When Bianca brought him back, I did what I swore never to do – I hurt Chris. I hurt the only one that I ever loved. I could see the pain in his face, and it was all I could do not to break down and cry.
Then he escaped back into the past, and I silently wished him luck.
I'm
sorry for blaming you for
everything I just couldn't do
And
I've hurt myself
As the days went on, I remembered more about our relationship. How we were lovers. I missed Chris's presence. I also remembered all of the cruel things I said to him just so that no one would ever mistake my power. I looked in the mirror, and for the first time in years, I let tears stream down my face.
By
hurting you...
It was almost a year after Chris escaped back into the past when I saw him last. He had appeared on my parents' bed, bleeding, and softly calling my name.

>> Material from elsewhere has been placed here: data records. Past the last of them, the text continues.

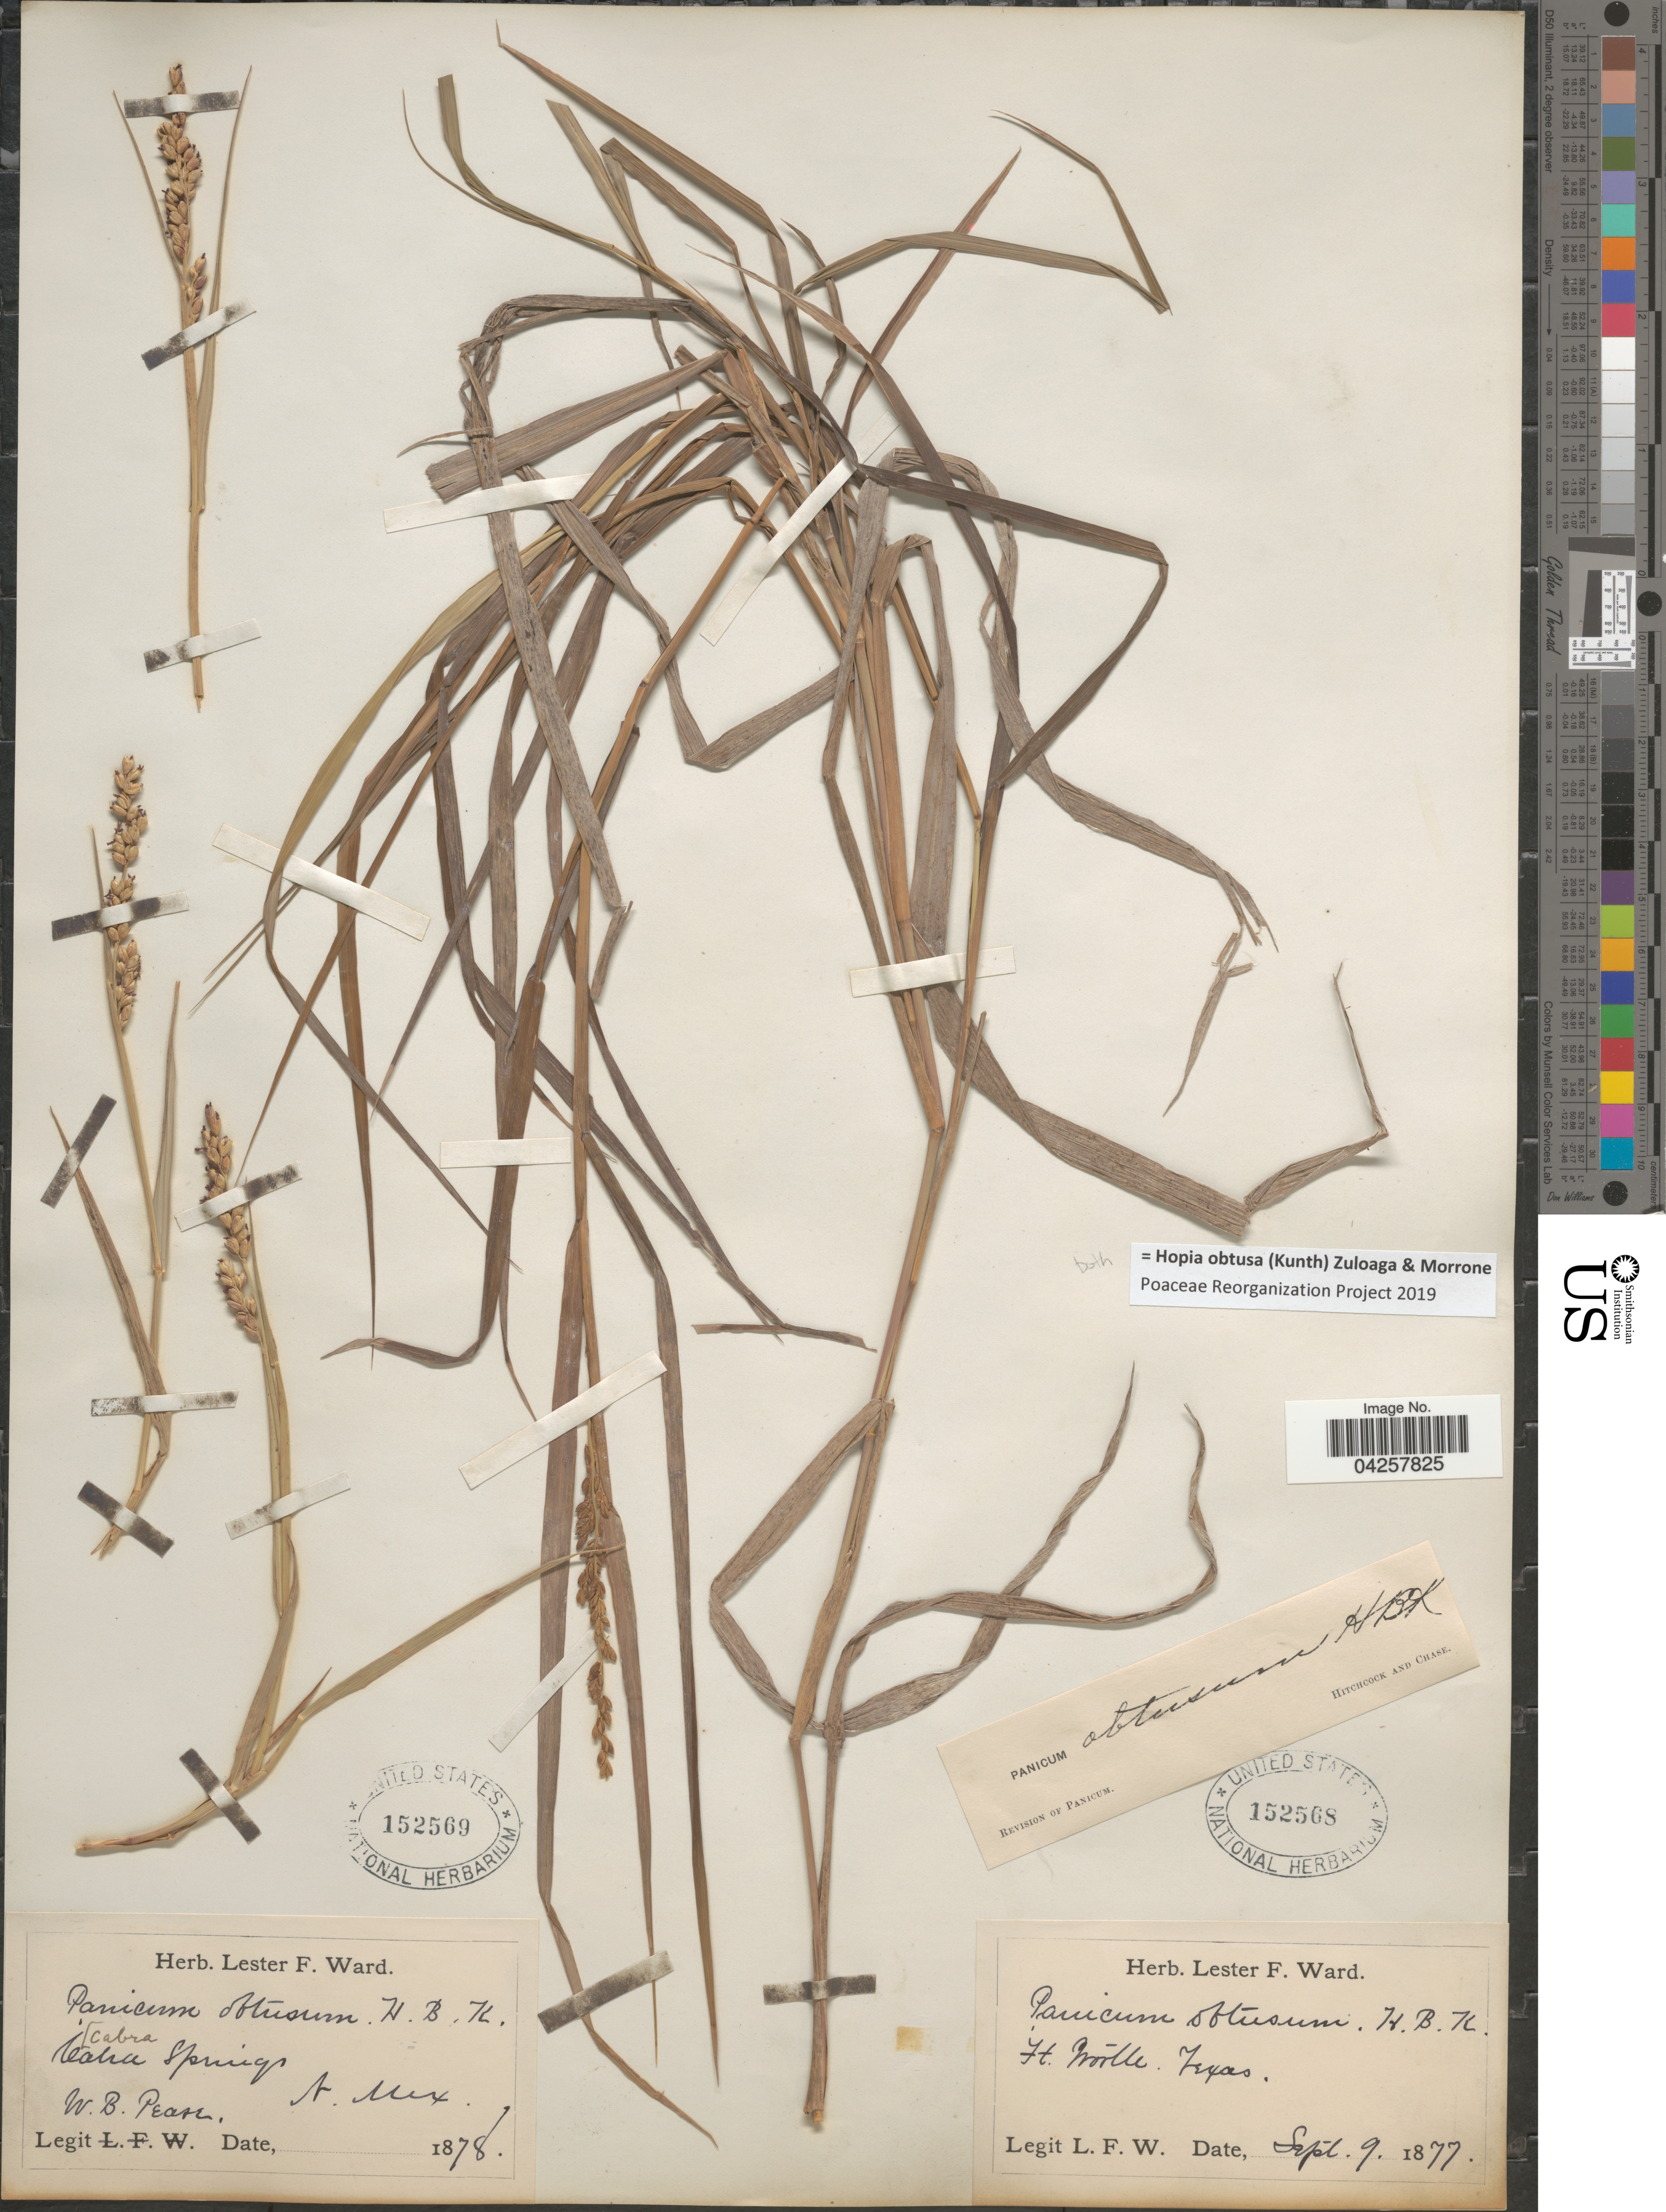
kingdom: Plantae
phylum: Tracheophyta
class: Liliopsida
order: Poales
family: Poaceae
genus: Hopia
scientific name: Hopia obtusa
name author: (Kunth) Zuloaga & Morrone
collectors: L. F. Ward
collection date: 1877-09-09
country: United States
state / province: Texas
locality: Ft. Worth.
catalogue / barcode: US 152568-2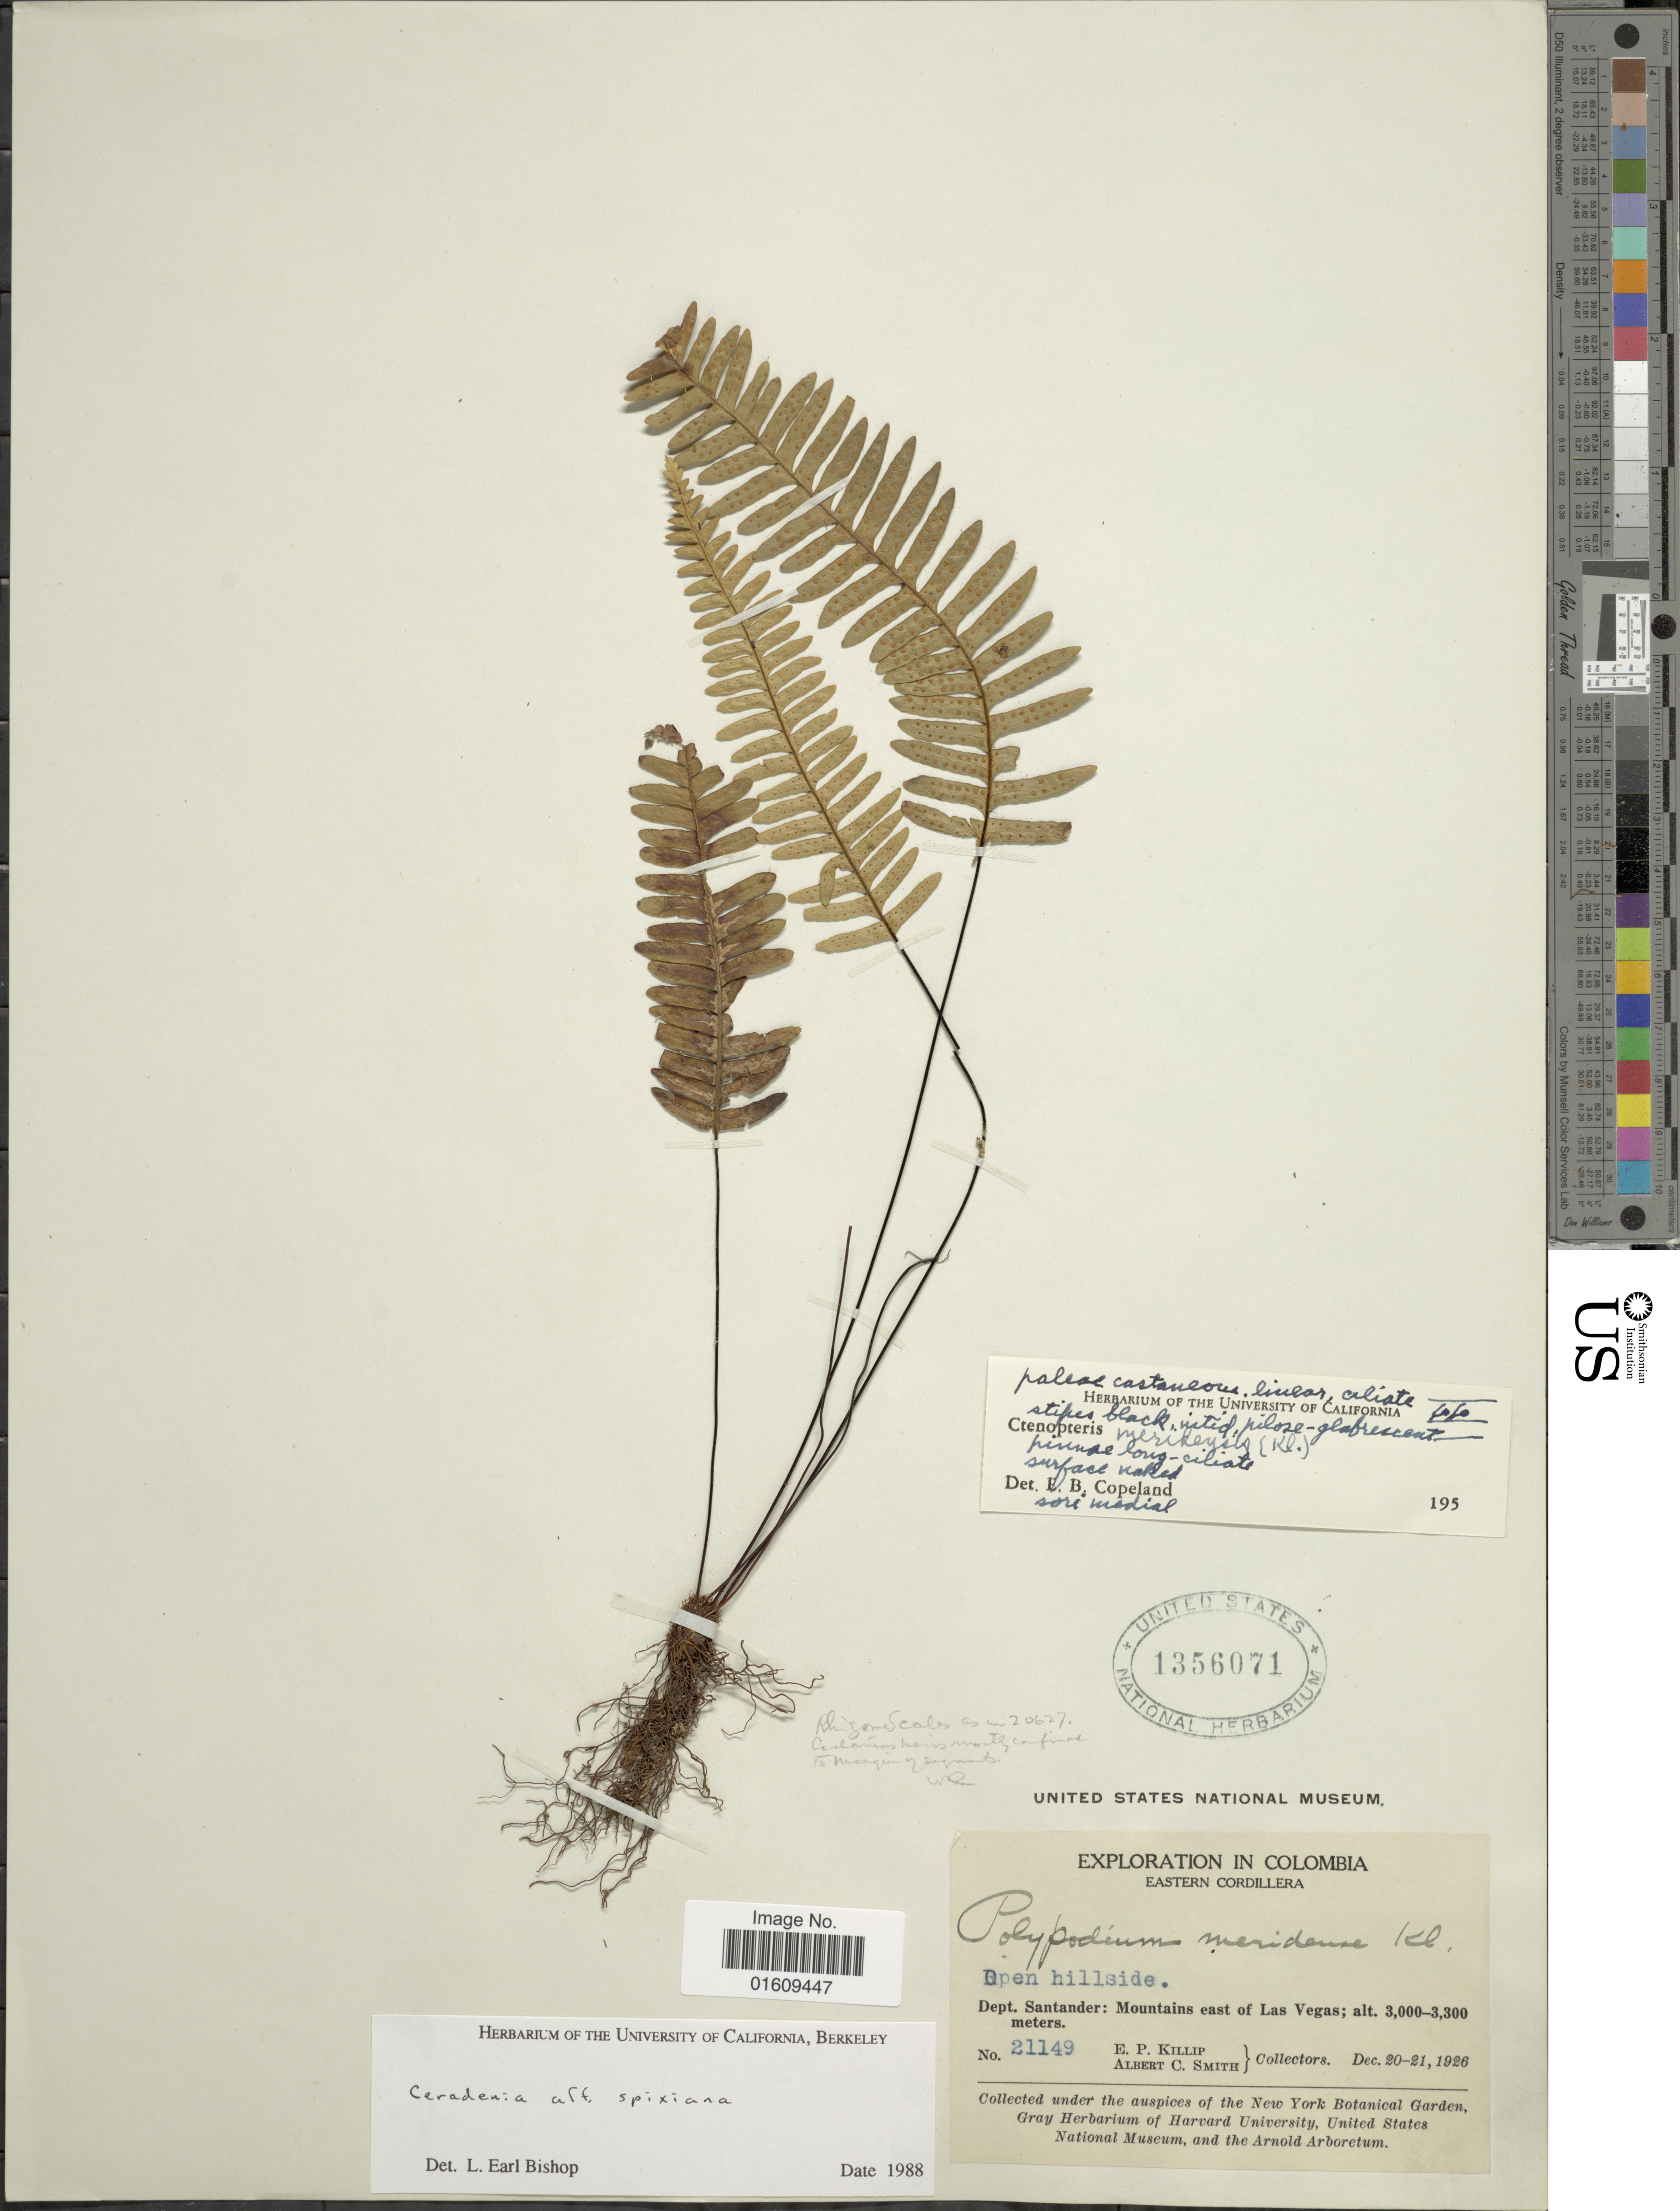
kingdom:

Outside, the world was in chaos. A creeping darkness was enveloping everything, and there was nothing I could do to stop it. I was immediately at his side and healing him. I couldn't heal everything, but it was enough to give him a good chance at living.
I saw the darkness outside the window, and so did he. His eyes widened in fright, and he looked up at me.
I knew what he wanted – comfort. So I held him close. Tears were streaming down both our faces as the darkness crept in. Before we were both lost, I whispered in his ear, "Thank you."
And then we kissed.
As the darkness closed in, I heard him whisper from my arms, "I love you Wyatt."